Problem requirements: Reproduce all the entries beneath this sentence exactly.
:::
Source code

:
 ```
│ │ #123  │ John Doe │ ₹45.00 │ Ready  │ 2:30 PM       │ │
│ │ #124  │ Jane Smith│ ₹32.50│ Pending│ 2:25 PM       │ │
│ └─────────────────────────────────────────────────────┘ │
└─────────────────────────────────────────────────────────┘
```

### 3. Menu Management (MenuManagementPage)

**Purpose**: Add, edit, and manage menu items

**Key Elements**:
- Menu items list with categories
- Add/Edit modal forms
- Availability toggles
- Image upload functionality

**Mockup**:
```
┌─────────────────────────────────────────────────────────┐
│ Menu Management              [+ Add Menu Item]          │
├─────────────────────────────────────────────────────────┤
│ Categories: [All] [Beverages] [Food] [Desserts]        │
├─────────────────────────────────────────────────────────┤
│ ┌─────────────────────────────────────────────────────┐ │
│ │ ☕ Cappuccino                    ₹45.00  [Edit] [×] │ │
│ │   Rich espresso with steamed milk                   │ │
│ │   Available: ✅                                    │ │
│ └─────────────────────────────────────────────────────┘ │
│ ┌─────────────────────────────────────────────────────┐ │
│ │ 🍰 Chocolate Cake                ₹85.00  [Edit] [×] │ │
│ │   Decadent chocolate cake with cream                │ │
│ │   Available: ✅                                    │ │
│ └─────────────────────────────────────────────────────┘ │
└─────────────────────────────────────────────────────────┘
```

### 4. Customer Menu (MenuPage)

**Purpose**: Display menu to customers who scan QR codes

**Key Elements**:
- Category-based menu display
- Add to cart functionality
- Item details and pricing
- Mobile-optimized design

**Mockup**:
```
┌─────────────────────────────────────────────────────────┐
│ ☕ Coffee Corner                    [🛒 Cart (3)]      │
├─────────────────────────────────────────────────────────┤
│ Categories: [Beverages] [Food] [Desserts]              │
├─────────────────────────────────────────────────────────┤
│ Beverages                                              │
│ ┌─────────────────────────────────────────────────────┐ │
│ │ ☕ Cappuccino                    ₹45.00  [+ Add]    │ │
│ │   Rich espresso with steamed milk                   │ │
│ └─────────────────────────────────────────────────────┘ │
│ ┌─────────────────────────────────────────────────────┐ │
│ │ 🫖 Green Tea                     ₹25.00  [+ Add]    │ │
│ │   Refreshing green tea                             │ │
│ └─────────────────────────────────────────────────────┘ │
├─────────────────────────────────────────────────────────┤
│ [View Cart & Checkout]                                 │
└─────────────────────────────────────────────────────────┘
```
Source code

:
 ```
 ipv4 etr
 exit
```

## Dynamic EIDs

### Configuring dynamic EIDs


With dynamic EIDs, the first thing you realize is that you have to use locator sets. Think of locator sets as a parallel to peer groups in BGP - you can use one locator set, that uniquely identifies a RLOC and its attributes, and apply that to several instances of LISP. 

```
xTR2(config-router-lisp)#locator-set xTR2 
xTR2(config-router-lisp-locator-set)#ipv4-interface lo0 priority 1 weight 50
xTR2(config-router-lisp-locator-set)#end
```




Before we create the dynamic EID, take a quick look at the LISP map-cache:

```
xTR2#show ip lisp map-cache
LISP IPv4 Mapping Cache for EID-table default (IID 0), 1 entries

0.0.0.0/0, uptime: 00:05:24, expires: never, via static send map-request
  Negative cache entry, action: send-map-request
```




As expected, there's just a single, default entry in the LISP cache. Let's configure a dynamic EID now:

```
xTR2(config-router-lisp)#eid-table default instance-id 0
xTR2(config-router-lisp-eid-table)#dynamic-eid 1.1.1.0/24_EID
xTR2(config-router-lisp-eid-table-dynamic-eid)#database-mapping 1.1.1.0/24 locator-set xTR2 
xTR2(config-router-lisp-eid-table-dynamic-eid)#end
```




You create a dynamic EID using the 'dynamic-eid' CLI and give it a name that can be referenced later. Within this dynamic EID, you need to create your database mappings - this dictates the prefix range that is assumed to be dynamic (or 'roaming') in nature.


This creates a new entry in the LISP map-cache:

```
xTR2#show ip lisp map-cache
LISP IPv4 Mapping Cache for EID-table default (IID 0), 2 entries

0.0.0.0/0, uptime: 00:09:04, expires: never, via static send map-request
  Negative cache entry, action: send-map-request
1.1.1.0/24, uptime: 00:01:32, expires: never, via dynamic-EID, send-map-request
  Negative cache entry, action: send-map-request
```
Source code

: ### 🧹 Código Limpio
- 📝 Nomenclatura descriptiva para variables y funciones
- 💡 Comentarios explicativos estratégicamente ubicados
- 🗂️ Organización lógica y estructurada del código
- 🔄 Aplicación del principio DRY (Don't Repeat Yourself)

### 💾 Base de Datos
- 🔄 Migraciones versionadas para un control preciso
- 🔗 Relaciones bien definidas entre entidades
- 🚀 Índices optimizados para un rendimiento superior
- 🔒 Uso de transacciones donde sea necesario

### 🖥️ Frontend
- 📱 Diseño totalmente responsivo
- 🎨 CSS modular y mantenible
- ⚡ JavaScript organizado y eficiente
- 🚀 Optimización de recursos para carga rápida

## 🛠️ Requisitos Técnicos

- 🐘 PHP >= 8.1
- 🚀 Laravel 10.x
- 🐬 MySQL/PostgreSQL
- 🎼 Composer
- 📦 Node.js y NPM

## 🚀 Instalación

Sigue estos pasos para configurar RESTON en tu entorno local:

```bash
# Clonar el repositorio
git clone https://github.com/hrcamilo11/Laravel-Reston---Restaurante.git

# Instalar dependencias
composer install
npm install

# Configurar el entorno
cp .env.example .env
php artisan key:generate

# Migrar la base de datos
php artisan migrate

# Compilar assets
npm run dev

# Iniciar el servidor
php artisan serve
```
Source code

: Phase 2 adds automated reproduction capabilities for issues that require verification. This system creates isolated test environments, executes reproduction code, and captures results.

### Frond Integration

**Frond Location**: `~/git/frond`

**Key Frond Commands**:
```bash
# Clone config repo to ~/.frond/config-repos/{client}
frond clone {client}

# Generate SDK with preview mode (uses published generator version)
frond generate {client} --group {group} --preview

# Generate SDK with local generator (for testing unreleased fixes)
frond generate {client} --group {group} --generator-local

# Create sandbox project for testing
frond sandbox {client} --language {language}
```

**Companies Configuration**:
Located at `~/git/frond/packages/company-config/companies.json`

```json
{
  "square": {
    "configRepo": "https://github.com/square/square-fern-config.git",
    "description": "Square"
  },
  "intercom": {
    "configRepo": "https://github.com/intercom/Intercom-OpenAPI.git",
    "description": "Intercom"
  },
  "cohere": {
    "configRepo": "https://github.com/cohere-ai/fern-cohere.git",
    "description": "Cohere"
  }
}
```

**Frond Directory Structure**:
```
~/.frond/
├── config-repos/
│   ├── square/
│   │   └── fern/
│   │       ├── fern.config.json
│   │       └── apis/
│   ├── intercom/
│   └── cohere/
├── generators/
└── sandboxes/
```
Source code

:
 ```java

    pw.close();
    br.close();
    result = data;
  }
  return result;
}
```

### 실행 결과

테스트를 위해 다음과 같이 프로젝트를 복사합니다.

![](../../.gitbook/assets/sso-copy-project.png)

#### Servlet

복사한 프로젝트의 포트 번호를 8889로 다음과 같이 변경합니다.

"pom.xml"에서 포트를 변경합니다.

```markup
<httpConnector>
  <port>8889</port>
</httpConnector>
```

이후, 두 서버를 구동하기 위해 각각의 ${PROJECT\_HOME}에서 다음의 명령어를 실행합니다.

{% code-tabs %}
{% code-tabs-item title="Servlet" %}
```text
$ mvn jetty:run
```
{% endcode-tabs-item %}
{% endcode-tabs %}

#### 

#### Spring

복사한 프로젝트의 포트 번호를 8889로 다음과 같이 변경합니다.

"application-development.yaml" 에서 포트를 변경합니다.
:::
Output of the exercise:
Source code

:
 ```
│ │ #123  │ John Doe │ ₹45.00 │ Ready  │ 2:30 PM       │ │
│ │ #124  │ Jane Smith│ ₹32.50│ Pending│ 2:25 PM       │ │
│ └─────────────────────────────────────────────────────┘ │
└─────────────────────────────────────────────────────────┘
```

### 3. Menu Management (MenuManagementPage)

**Purpose**: Add, edit, and manage menu items

**Key Elements**:
- Menu items list with categories
- Add/Edit modal forms
- Availability toggles
- Image upload functionality

**Mockup**:
```
┌─────────────────────────────────────────────────────────┐
│ Menu Management              [+ Add Menu Item]          │
├─────────────────────────────────────────────────────────┤
│ Categories: [All] [Beverages] [Food] [Desserts]        │
├─────────────────────────────────────────────────────────┤
│ ┌─────────────────────────────────────────────────────┐ │
│ │ ☕ Cappuccino                    ₹45.00  [Edit] [×] │ │
│ │   Rich espresso with steamed milk                   │ │
│ │   Available: ✅                                    │ │
│ └─────────────────────────────────────────────────────┘ │
│ ┌─────────────────────────────────────────────────────┐ │
│ │ 🍰 Chocolate Cake                ₹85.00  [Edit] [×] │ │
│ │   Decadent chocolate cake with cream                │ │
│ │   Available: ✅                                    │ │
│ └─────────────────────────────────────────────────────┘ │
└─────────────────────────────────────────────────────────┘
```

### 4. Customer Menu (MenuPage)

**Purpose**: Display menu to customers who scan QR codes

**Key Elements**:
- Category-based menu display
- Add to cart functionality
- Item details and pricing
- Mobile-optimized design

**Mockup**:
```
┌─────────────────────────────────────────────────────────┐
│ ☕ Coffee Corner                    [🛒 Cart (3)]      │
├─────────────────────────────────────────────────────────┤
│ Categories: [Beverages] [Food] [Desserts]              │
├─────────────────────────────────────────────────────────┤
│ Beverages                                              │
│ ┌─────────────────────────────────────────────────────┐ │
│ │ ☕ Cappuccino                    ₹45.00  [+ Add]    │ │
│ │   Rich espresso with steamed milk                   │ │
│ └─────────────────────────────────────────────────────┘ │
│ ┌─────────────────────────────────────────────────────┐ │
│ │ 🫖 Green Tea                     ₹25.00  [+ Add]    │ │
│ │   Refreshing green tea                             │ │
│ └─────────────────────────────────────────────────────┘ │
├─────────────────────────────────────────────────────────┤
│ [View Cart & Checkout]                                 │
└─────────────────────────────────────────────────────────┘
```
Source code

:
 ```
 ipv4 etr
 exit
```

## Dynamic EIDs

### Configuring dynamic EIDs


With dynamic EIDs, the first thing you realize is that you have to use locator sets. Think of locator sets as a parallel to peer groups in BGP - you can use one locator set, that uniquely identifies a RLOC and its attributes, and apply that to several instances of LISP. 

```
xTR2(config-router-lisp)#locator-set xTR2 
xTR2(config-router-lisp-locator-set)#ipv4-interface lo0 priority 1 weight 50
xTR2(config-router-lisp-locator-set)#end
```




Before we create the dynamic EID, take a quick look at the LISP map-cache:

```
xTR2#show ip lisp map-cache
LISP IPv4 Mapping Cache for EID-table default (IID 0), 1 entries

0.0.0.0/0, uptime: 00:05:24, expires: never, via static send map-request
  Negative cache entry, action: send-map-request
```




As expected, there's just a single, default entry in the LISP cache. Let's configure a dynamic EID now:

```
xTR2(config-router-lisp)#eid-table default instance-id 0
xTR2(config-router-lisp-eid-table)#dynamic-eid 1.1.1.0/24_EID
xTR2(config-router-lisp-eid-table-dynamic-eid)#database-mapping 1.1.1.0/24 locator-set xTR2 
xTR2(config-router-lisp-eid-table-dynamic-eid)#end
```




You create a dynamic EID using the 'dynamic-eid' CLI and give it a name that can be referenced later. Within this dynamic EID, you need to create your database mappings - this dictates the prefix range that is assumed to be dynamic (or 'roaming') in nature.


This creates a new entry in the LISP map-cache:

```
xTR2#show ip lisp map-cache
LISP IPv4 Mapping Cache for EID-table default (IID 0), 2 entries

0.0.0.0/0, uptime: 00:09:04, expires: never, via static send map-request
  Negative cache entry, action: send-map-request
1.1.1.0/24, uptime: 00:01:32, expires: never, via dynamic-EID, send-map-request
  Negative cache entry, action: send-map-request
```
Source code

: ### 🧹 Código Limpio
- 📝 Nomenclatura descriptiva para variables y funciones
- 💡 Comentarios explicativos estratégicamente ubicados
- 🗂️ Organización lógica y estructurada del código
- 🔄 Aplicación del principio DRY (Don't Repeat Yourself)

### 💾 Base de Datos
- 🔄 Migraciones versionadas para un control preciso
- 🔗 Relaciones bien definidas entre entidades
- 🚀 Índices optimizados para un rendimiento superior
- 🔒 Uso de transacciones donde sea necesario

### 🖥️ Frontend
- 📱 Diseño totalmente responsivo
- 🎨 CSS modular y mantenible
- ⚡ JavaScript organizado y eficiente
- 🚀 Optimización de recursos para carga rápida

## 🛠️ Requisitos Técnicos

- 🐘 PHP >= 8.1
- 🚀 Laravel 10.x
- 🐬 MySQL/PostgreSQL
- 🎼 Composer
- 📦 Node.js y NPM

## 🚀 Instalación

Sigue estos pasos para configurar RESTON en tu entorno local:

```bash
# Clonar el repositorio
git clone https://github.com/hrcamilo11/Laravel-Reston---Restaurante.git

# Instalar dependencias
composer install
npm install

# Configurar el entorno
cp .env.example .env
php artisan key:generate

# Migrar la base de datos
php artisan migrate

# Compilar assets
npm run dev

# Iniciar el servidor
php artisan serve
```
Source code

: Phase 2 adds automated reproduction capabilities for issues that require verification. This system creates isolated test environments, executes reproduction code, and captures results.

### Frond Integration

**Frond Location**: `~/git/frond`

**Key Frond Commands**:
```bash
# Clone config repo to ~/.frond/config-repos/{client}
frond clone {client}

# Generate SDK with preview mode (uses published generator version)
frond generate {client} --group {group} --preview

# Generate SDK with local generator (for testing unreleased fixes)
frond generate {client} --group {group} --generator-local

# Create sandbox project for testing
frond sandbox {client} --language {language}
```

**Companies Configuration**:
Located at `~/git/frond/packages/company-config/companies.json`

```json
{
  "square": {
    "configRepo": "https://github.com/square/square-fern-config.git",
    "description": "Square"
  },
  "intercom": {
    "configRepo": "https://github.com/intercom/Intercom-OpenAPI.git",
    "description": "Intercom"
  },
  "cohere": {
    "configRepo": "https://github.com/cohere-ai/fern-cohere.git",
    "description": "Cohere"
  }
}
```

**Frond Directory Structure**:
```
~/.frond/
├── config-repos/
│   ├── square/
│   │   └── fern/
│   │       ├── fern.config.json
│   │       └── apis/
│   ├── intercom/
│   └── cohere/
├── generators/
└── sandboxes/
```
Source code

:
 ```java

    pw.close();
    br.close();
    result = data;
  }
  return result;
}
```

### 실행 결과

테스트를 위해 다음과 같이 프로젝트를 복사합니다.

![](../../.gitbook/assets/sso-copy-project.png)

#### Servlet

복사한 프로젝트의 포트 번호를 8889로 다음과 같이 변경합니다.

"pom.xml"에서 포트를 변경합니다.

```markup
<httpConnector>
  <port>8889</port>
</httpConnector>
```

이후, 두 서버를 구동하기 위해 각각의 ${PROJECT\_HOME}에서 다음의 명령어를 실행합니다.

{% code-tabs %}
{% code-tabs-item title="Servlet" %}
```text
$ mvn jetty:run
```
{% endcode-tabs-item %}
{% endcode-tabs %}

#### 

#### Spring

복사한 프로젝트의 포트 번호를 8889로 다음과 같이 변경합니다.

"application-development.yaml" 에서 포트를 변경합니다.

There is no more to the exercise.